The war is here, Jacob. I've brought it forth at last, the stalemate broken. The last seal on the temple won't hold. Dogen will break. Your final plans can't stop that. Your plans will simply swell my ranks.

Look what your grand architecture made for you. The little broken boy. The man he became. Richard and your candidates and the choices they made for the child. Put him in your pool, drowned and marked him as yours, and look what happened! What magnificent choices he made in your name! No wonder you left him to spin on his own, never granting an audience. Were you embarrassed? Were you sad when I brought him before you? What a moment. It was beautiful.

The last he spoke in a low whisper. "I tell you, Jacob, I felt it right here." The other placed his hand over his heart, tapping lightly. The jungle had no response, no ghosts to chide him for his mocking tone. Just a rising wind and the distant call of a bird.

The other raised his head and flared nostrils, tasting the air for any change and finding only the sharp tangs of cooking smoke and jungle green. So many little aches and bruises and memories of wounds shaped the concept of his body, but its senses were strong. Not a weak form. If the other had to be confined to one shape, it was a fair choice. He returned to his thoughts. They're all going to be so afraid down there, Jacob, and people that are afraid aren't as bound by this fantasy of nobility and 'right' that kept you in power. That kept your 'leaders' strong. There are no good guys or bad guys in a war. There's just living and dead and everyone wants to be on the side that survives. Your kingly piece is off the board and your candidates aren't looking too strong. Your people will pick an easy winner. They'll pick the side that lets them live.

"Will you hurt them?" Claire had asked. Only the ones who won't listen. True enough. And furthermore, he intended to hurt only what he had do. Only what got in his way. Those who joined him could do the rest. They would mark a death sentence for every islander and more, convincing themselves they could buy safety for their own lives on the blood of others. Then they would fall on each other, struggling to the top of the heap and say Look at me! All that I did for you! It was human nature.

Human choice.

The other loathed them, the way they lied to themselves and spoke in pious ways of how they served each other, how they fought to make the right choices. He saw them otherwise. Saw the secret places where the darkness grew, smelled it and tasted it when he slipped close in his darkling form to see and judge. Jacob could believe in the triumph of the human spirit. He saw instead the expedient animal, the opportunist, the thing that clawed to survive. To serve them had been an insult. To be trapped. Chained by rules and by sound and ash. Beckoned at whims to grant vengeance.

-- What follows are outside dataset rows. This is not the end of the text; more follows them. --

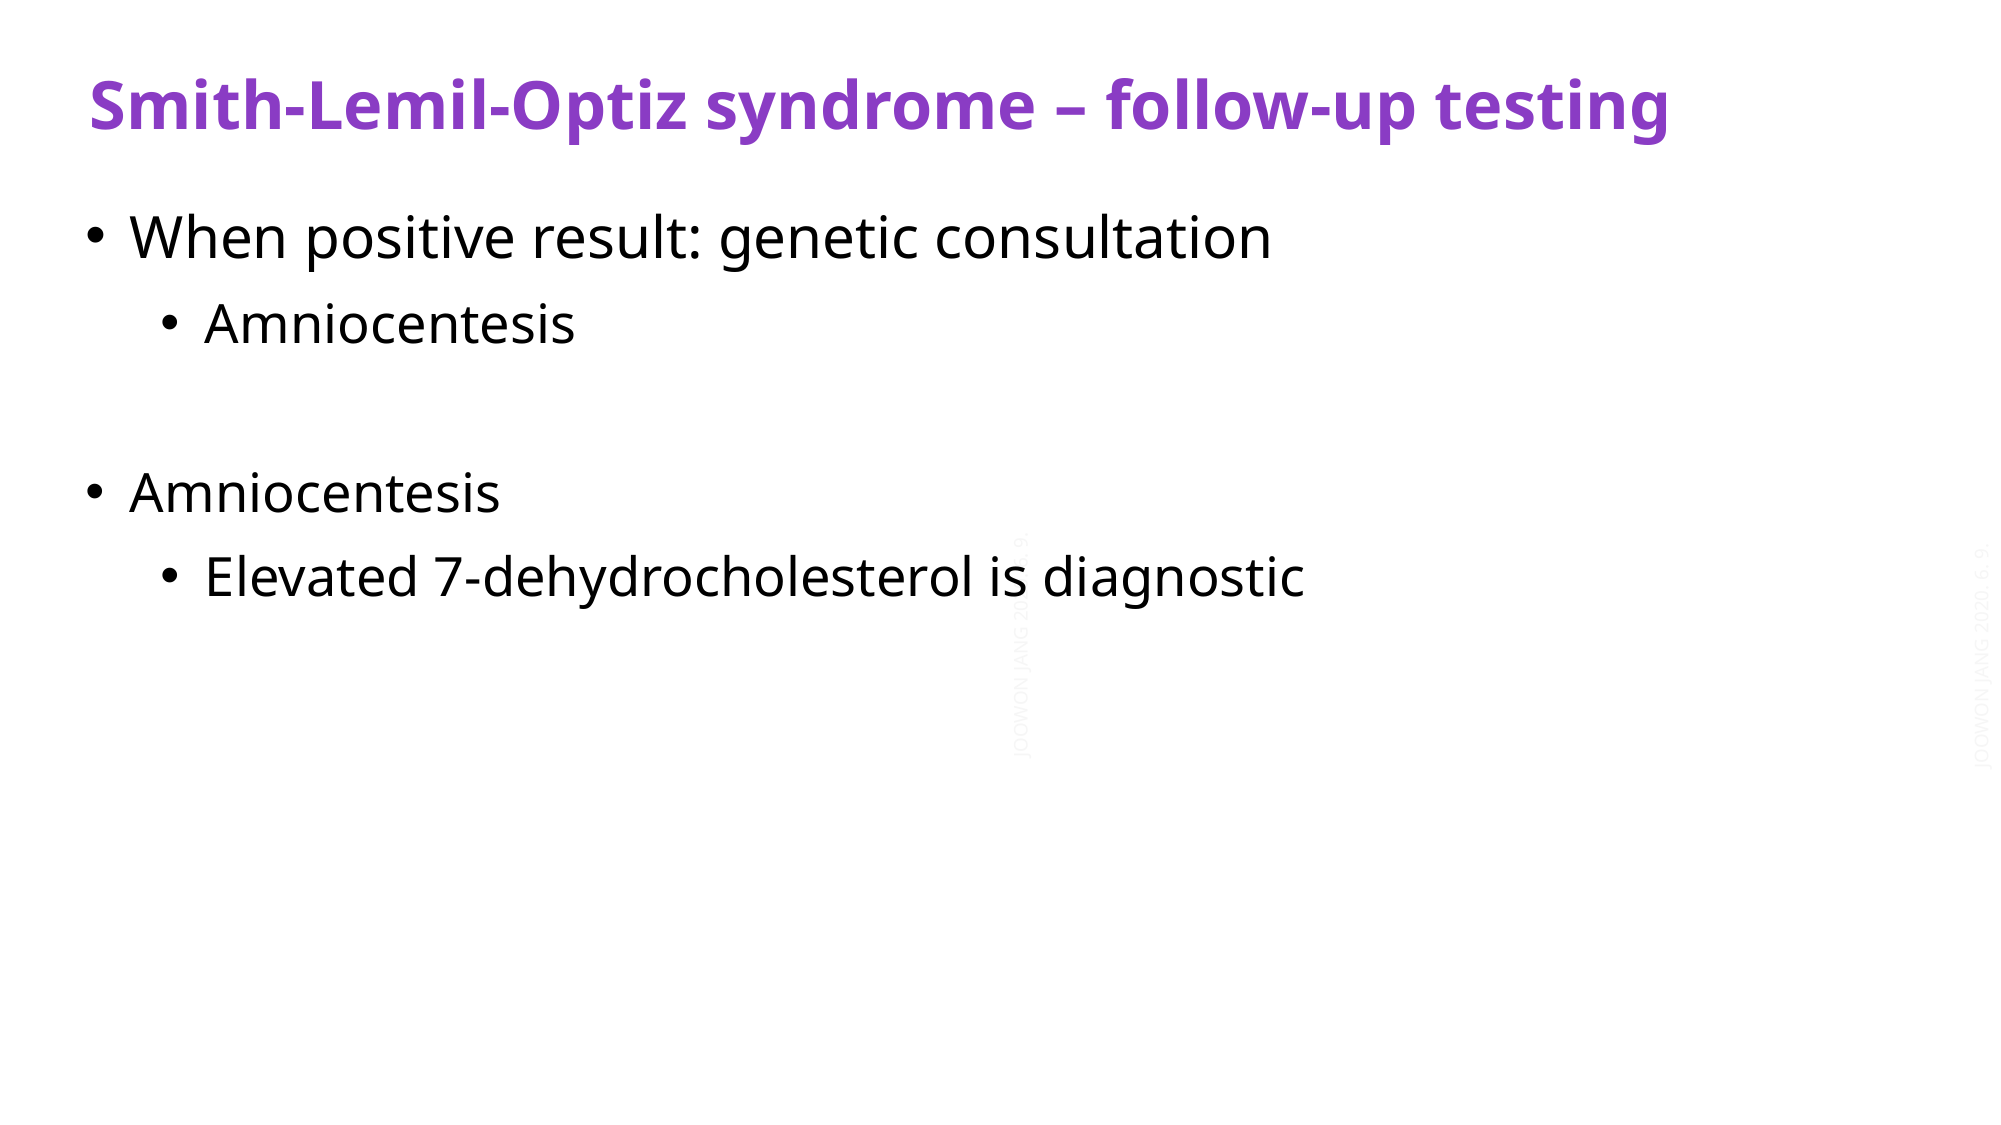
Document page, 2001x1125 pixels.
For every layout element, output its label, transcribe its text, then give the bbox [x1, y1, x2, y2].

text_box Smith-Lemil-Optiz syndrome – follow-up testing [0, 55, 2000, 150]
text_box When positive result: genetic consultation Amniocentesis Amniocentesis Elevated 7-dehydrocholesterol is diagnostic [70, 171, 1322, 615]
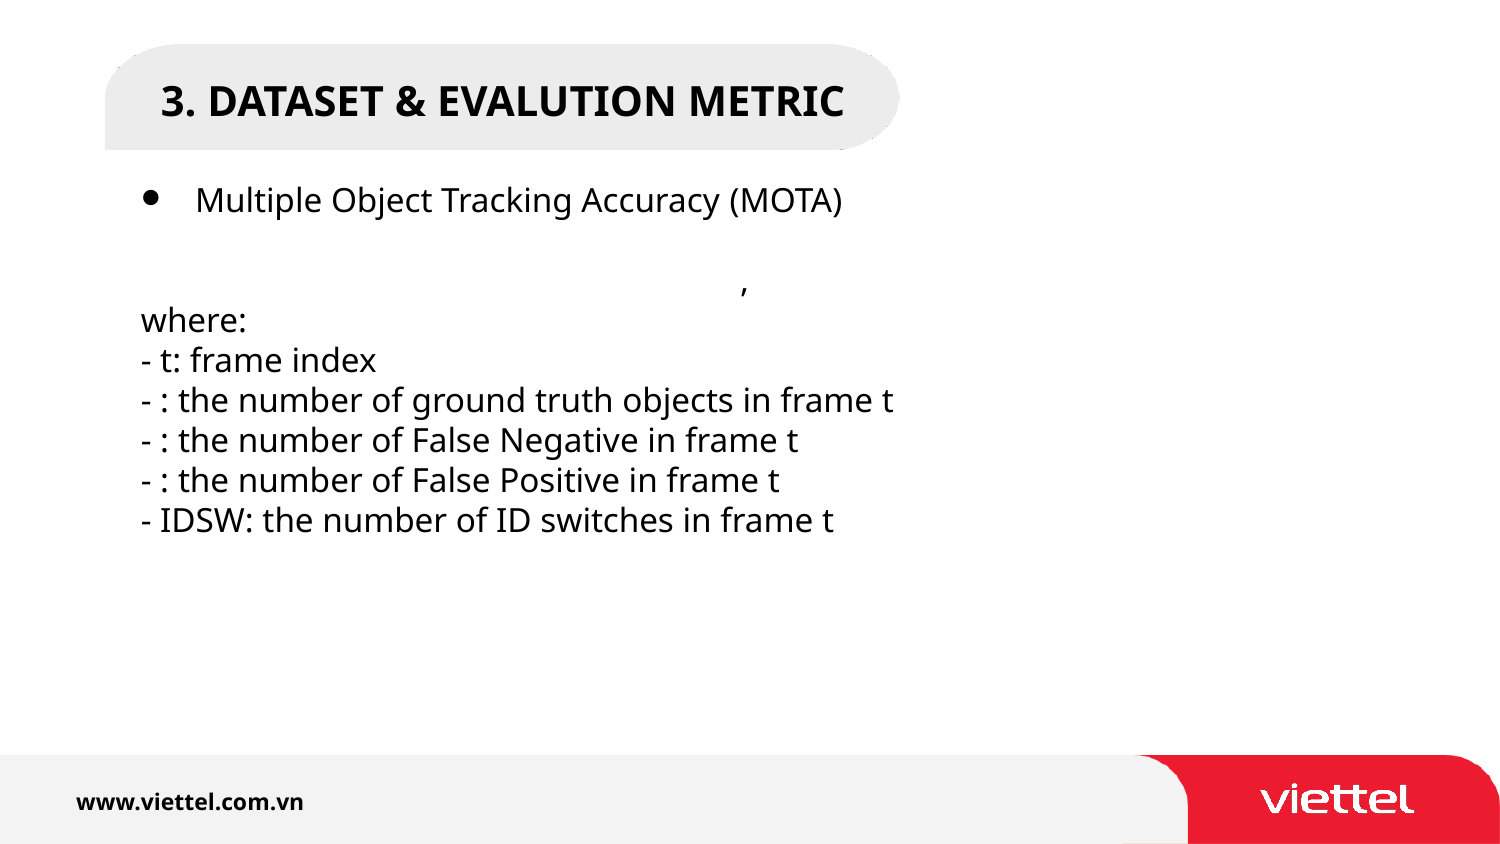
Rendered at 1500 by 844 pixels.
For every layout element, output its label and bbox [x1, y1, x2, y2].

picture [0, 754, 1500, 844]
picture [104, 44, 901, 150]
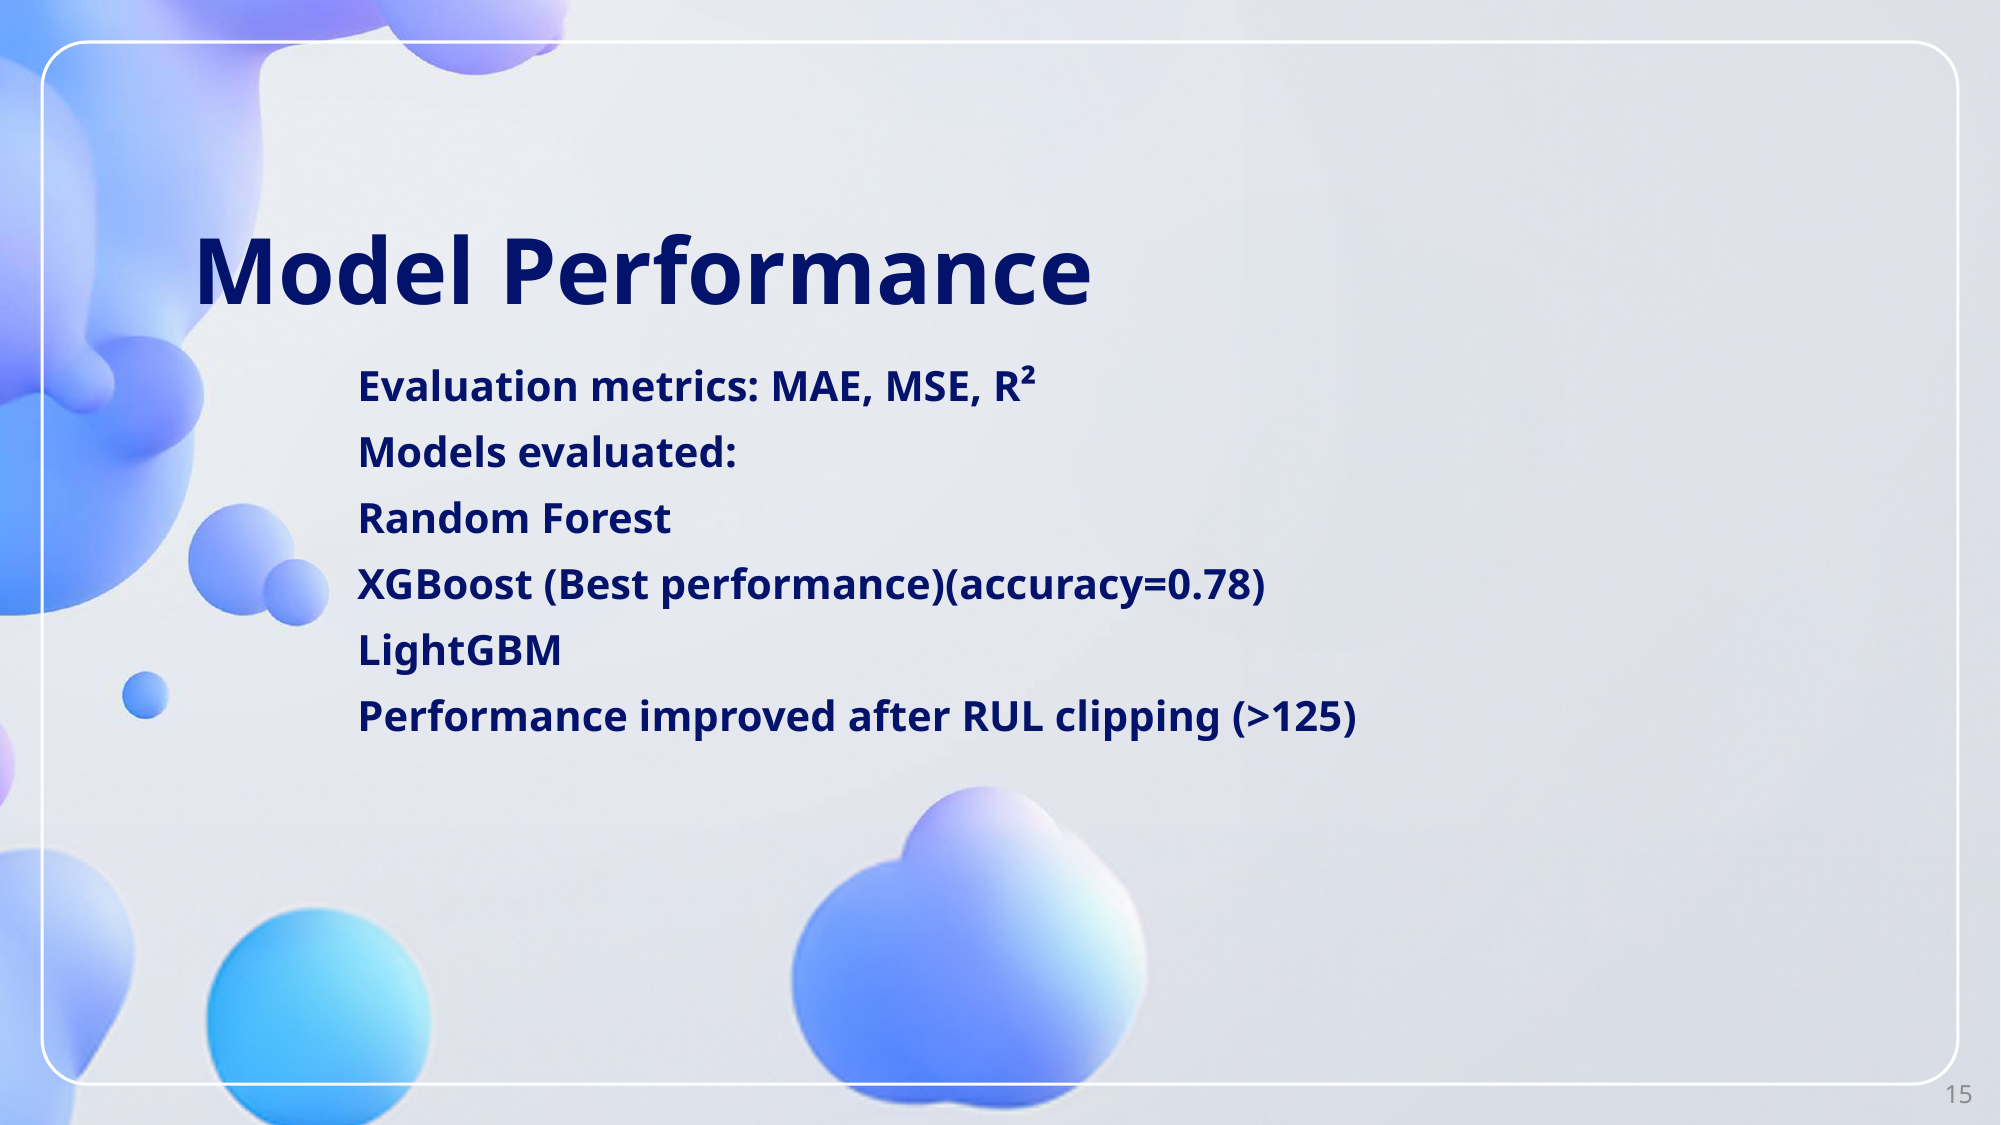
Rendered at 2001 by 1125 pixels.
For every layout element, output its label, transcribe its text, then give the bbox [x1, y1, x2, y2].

picture [0, 0, 2001, 1125]
slide_number 15 [1538, 1076, 1988, 1115]
title Model Performance [176, 60, 1863, 332]
list Evaluation metrics: MAE, MSE, R² Models evaluated: Random Forest XGBoost (Best performance)(accuracy=0.78) LightGBM Performance improved after RUL clipping (>125) [342, 358, 1381, 865]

A soft grunt slipped from him, eyes narrowing into slits as he watched the great stone structure. Emotions built in him, given purchase by the form he wore. Self-righteousness, petty jealousy, it began to swirl and taste coppery in the false mouth. The sun reached the far horizon and began to dip. Soon the saffron and purple drape of evening would draw long shadows across the temple and it would be time. Hunger rose in the other, thoughts that threatened to draw him from calculated serenity and patient wait. He prepared to drift into his other form, the dark shape, the rising shadow, but allowed himself one last inner threat to his dead friend and dead enemy.

I am going home, Jacob. Whether I am crawling, slinking, killing, bleeding. Feeding. It doesn't matter. I've already won. I am going home, I am to be unleashed upon the world, and I will bring death with me wherever I go. After the death will be peace.

In the distance, Sayid emerged from the temple and looked to the jungle. The other slipped away in a crackle and a clatter of darkness, awaiting the arrival of his latest fallen champion.

After all, Jacob, isn't peace what you've always wanted?